Adaptation to actually make it work

  • Respect semantics regarding hashes (re)computation
  • swh.indexer.tasks: Rename queue name to swh_indexer_rehash

Adapt indexer producer to be able to optionally send dict

This is now production ready (i readapted the initial diff description).

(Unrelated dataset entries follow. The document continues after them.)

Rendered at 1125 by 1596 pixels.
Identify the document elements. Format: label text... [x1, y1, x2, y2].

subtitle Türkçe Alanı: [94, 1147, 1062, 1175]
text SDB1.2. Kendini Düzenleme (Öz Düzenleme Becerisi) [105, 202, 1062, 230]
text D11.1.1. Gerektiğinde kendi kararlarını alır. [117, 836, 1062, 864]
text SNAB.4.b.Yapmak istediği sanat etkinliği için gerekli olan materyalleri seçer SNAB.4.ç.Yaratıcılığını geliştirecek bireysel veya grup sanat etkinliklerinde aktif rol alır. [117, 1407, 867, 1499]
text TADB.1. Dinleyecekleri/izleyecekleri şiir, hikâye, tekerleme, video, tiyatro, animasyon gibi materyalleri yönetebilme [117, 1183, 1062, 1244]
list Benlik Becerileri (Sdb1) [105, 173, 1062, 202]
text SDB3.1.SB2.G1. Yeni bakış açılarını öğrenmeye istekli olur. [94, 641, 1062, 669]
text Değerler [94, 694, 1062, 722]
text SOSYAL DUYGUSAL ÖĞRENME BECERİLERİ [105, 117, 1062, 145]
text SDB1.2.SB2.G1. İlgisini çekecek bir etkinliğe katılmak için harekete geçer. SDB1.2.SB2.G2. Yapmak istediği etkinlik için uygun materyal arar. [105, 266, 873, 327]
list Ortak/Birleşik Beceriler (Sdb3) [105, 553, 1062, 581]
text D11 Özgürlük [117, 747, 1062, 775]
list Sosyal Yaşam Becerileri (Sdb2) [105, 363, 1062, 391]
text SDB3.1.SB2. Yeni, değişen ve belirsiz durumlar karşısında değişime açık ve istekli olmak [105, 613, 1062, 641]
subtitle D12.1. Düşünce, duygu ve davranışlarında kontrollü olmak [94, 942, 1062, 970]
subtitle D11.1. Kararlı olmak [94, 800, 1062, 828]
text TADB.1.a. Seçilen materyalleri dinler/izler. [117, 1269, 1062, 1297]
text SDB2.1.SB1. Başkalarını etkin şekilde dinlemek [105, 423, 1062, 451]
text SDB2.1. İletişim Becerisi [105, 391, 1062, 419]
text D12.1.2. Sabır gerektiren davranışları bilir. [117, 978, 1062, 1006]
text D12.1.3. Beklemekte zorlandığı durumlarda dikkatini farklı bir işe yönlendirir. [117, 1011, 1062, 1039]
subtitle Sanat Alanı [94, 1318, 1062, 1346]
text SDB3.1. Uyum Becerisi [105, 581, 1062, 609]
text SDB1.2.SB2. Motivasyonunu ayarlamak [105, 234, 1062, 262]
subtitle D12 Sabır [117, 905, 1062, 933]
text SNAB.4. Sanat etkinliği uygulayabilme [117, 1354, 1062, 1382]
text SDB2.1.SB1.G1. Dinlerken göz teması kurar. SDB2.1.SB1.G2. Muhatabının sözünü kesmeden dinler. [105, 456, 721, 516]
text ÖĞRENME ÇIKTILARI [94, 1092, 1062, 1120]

Manual testing modus operandi:

  • injected a repository using the git-loader.
  • altered the db schema to add a new column alter table content add column blake2b512 bytea null;
  • computing the list of sha1s from the schema psql service=swh-dev -c "copy (select sha1 from content) to stdin" | sed -e 's/^\\\\x//g' > sha1s
  • Checking the number of contents before batch update:
select count(*) from content;
3991
select count(*) from content where blake2b512 is null;
3991
  • feeding those sha1 for updates

Configuration file ~/.config/swh/storage/rehash.yml:

storage:
  cls: remote
  args:
    url: http://localhost:5002/
compute_checksums:
  - blake2b512
recompute_checksums: false
batch_size_retrieve_content: 10
batch_size_update: 100

And trigger the run:

cat sha1s | python3 -m swh.indexer.producer --task-name rehash --dict-with-key sha1
  • Check everything has been updated when done:
softwareheritage-dev=# select count(*) from content where blake2b512 is null;
 count
-------
     0
(1 row)
softwareheritage-dev=# select count(*) from content where blake2b512 is not null;
 count
-------
  3991
(1 row)

Conclusion: working \o/

d/control: Bump dependency to latest swh-model

Interactive rebase, squash, improve commit messages

Nothing changes in the code.

  • swh.indexer.recompute: class to add/update hash checksums in storage
  • swh.indexer.tasks: Open task to recompute checksums
  • swh.indexer.recompute: Add storage primary_key option for corruption check
  • swh.indexer.rehash: Rename module to rehash + review adaptations
  • swh.indexer.rehash: Respect semantics regarding hashes (re)computation
  • swh.indexer.tasks: Rename queue name to swh_indexer_rehash
  • swh.indexer.producer: Abstract away scheduler's internal api
  • swh.indexer.producer: Adapt producer to optionally send dict
  • d/control: Bump dependency to latest swh-model